Aim of the task:
Update the records below by changing every "common name" to "vernacular name" and leaving every other line unchanged.

◆ ◆ ◆ ◆

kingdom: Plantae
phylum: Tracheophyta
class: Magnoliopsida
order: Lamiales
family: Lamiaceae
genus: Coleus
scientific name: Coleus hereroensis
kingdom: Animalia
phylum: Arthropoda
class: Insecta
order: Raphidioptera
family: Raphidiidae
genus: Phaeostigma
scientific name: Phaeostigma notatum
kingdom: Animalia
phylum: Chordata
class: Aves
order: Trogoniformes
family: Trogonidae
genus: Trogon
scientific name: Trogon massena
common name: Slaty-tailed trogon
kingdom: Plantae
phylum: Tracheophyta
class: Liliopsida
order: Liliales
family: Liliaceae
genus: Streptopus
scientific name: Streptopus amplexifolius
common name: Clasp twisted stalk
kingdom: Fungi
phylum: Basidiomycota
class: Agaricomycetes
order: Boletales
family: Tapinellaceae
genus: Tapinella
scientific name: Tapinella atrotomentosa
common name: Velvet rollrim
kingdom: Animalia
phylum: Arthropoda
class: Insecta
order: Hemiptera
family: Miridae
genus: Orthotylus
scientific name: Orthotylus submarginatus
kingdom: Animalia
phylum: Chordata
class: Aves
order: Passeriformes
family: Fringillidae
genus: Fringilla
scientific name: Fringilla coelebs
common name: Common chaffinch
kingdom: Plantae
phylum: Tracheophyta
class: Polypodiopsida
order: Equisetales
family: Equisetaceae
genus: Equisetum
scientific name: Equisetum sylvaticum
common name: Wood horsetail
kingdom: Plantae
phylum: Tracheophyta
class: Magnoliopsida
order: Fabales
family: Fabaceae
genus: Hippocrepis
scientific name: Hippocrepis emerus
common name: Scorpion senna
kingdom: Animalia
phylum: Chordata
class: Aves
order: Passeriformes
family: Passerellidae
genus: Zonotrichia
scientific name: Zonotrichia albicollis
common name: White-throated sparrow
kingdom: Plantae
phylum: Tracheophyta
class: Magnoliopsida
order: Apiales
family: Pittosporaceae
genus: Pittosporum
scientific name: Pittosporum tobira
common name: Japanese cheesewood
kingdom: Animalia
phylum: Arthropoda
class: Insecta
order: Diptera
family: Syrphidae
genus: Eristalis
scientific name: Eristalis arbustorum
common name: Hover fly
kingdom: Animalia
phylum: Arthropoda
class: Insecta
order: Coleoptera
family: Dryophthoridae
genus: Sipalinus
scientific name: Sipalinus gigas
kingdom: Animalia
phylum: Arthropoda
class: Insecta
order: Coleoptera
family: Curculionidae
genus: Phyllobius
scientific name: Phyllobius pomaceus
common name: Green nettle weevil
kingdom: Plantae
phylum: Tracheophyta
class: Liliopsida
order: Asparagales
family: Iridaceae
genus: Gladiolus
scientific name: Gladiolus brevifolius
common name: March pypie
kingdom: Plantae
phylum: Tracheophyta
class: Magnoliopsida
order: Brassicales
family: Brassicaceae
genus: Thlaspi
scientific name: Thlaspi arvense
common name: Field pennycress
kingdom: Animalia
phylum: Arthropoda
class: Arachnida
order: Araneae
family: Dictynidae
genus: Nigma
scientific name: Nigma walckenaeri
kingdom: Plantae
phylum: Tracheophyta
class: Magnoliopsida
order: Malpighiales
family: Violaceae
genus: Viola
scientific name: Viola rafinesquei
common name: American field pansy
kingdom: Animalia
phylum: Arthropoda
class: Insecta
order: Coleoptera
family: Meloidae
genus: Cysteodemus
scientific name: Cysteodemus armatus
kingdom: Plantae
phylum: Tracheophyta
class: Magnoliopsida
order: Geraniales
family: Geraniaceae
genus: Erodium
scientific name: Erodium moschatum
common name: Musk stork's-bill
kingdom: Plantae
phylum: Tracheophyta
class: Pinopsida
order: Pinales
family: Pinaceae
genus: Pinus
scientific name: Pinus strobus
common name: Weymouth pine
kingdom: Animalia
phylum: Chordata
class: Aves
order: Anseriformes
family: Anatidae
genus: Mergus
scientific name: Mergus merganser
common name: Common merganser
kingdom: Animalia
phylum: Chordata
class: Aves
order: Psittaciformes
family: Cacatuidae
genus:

◆ ◆ ◆ ◆

Task solution:
kingdom: Plantae
phylum: Tracheophyta
class: Magnoliopsida
order: Lamiales
family: Lamiaceae
genus: Coleus
scientific name: Coleus hereroensis
kingdom: Animalia
phylum: Arthropoda
class: Insecta
order: Raphidioptera
family: Raphidiidae
genus: Phaeostigma
scientific name: Phaeostigma notatum
kingdom: Animalia
phylum: Chordata
class: Aves
order: Trogoniformes
family: Trogonidae
genus: Trogon
scientific name: Trogon massena
vernacular name: Slaty-tailed trogon
kingdom: Plantae
phylum: Tracheophyta
class: Liliopsida
order: Liliales
family: Liliaceae
genus: Streptopus
scientific name: Streptopus amplexifolius
vernacular name: Clasp twisted stalk
kingdom: Fungi
phylum: Basidiomycota
class: Agaricomycetes
order: Boletales
family: Tapinellaceae
genus: Tapinella
scientific name: Tapinella atrotomentosa
vernacular name: Velvet rollrim
kingdom: Animalia
phylum: Arthropoda
class: Insecta
order: Hemiptera
family: Miridae
genus: Orthotylus
scientific name: Orthotylus submarginatus
kingdom: Animalia
phylum: Chordata
class: Aves
order: Passeriformes
family: Fringillidae
genus: Fringilla
scientific name: Fringilla coelebs
vernacular name: Common chaffinch
kingdom: Plantae
phylum: Tracheophyta
class: Polypodiopsida
order: Equisetales
family: Equisetaceae
genus: Equisetum
scientific name: Equisetum sylvaticum
vernacular name: Wood horsetail
kingdom: Plantae
phylum: Tracheophyta
class: Magnoliopsida
order: Fabales
family: Fabaceae
genus: Hippocrepis
scientific name: Hippocrepis emerus
vernacular name: Scorpion senna
kingdom: Animalia
phylum: Chordata
class: Aves
order: Passeriformes
family: Passerellidae
genus: Zonotrichia
scientific name: Zonotrichia albicollis
vernacular name: White-throated sparrow
kingdom: Plantae
phylum: Tracheophyta
class: Magnoliopsida
order: Apiales
family: Pittosporaceae
genus: Pittosporum
scientific name: Pittosporum tobira
vernacular name: Japanese cheesewood
kingdom: Animalia
phylum: Arthropoda
class: Insecta
order: Diptera
family: Syrphidae
genus: Eristalis
scientific name: Eristalis arbustorum
vernacular name: Hover fly
kingdom: Animalia
phylum: Arthropoda
class: Insecta
order: Coleoptera
family: Dryophthoridae
genus: Sipalinus
scientific name: Sipalinus gigas
kingdom: Animalia
phylum: Arthropoda
class: Insecta
order: Coleoptera
family: Curculionidae
genus: Phyllobius
scientific name: Phyllobius pomaceus
vernacular name: Green nettle weevil
kingdom: Plantae
phylum: Tracheophyta
class: Liliopsida
order: Asparagales
family: Iridaceae
genus: Gladiolus
scientific name: Gladiolus brevifolius
vernacular name: March pypie
kingdom: Plantae
phylum: Tracheophyta
class: Magnoliopsida
order: Brassicales
family: Brassicaceae
genus: Thlaspi
scientific name: Thlaspi arvense
vernacular name: Field pennycress
kingdom: Animalia
phylum: Arthropoda
class: Arachnida
order: Araneae
family: Dictynidae
genus: Nigma
scientific name: Nigma walckenaeri
kingdom: Plantae
phylum: Tracheophyta
class: Magnoliopsida
order: Malpighiales
family: Violaceae
genus: Viola
scientific name: Viola rafinesquei
vernacular name: American field pansy
kingdom: Animalia
phylum: Arthropoda
class: Insecta
order: Coleoptera
family: Meloidae
genus: Cysteodemus
scientific name: Cysteodemus armatus
kingdom: Plantae
phylum: Tracheophyta
class: Magnoliopsida
order: Geraniales
family: Geraniaceae
genus: Erodium
scientific name: Erodium moschatum
vernacular name: Musk stork's-bill
kingdom: Plantae
phylum: Tracheophyta
class: Pinopsida
order: Pinales
family: Pinaceae
genus: Pinus
scientific name: Pinus strobus
vernacular name: Weymouth pine
kingdom: Animalia
phylum: Chordata
class: Aves
order: Anseriformes
family: Anatidae
genus: Mergus
scientific name: Mergus merganser
vernacular name: Common merganser
kingdom: Animalia
phylum: Chordata
class: Aves
order: Psittaciformes
family: Cacatuidae
genus:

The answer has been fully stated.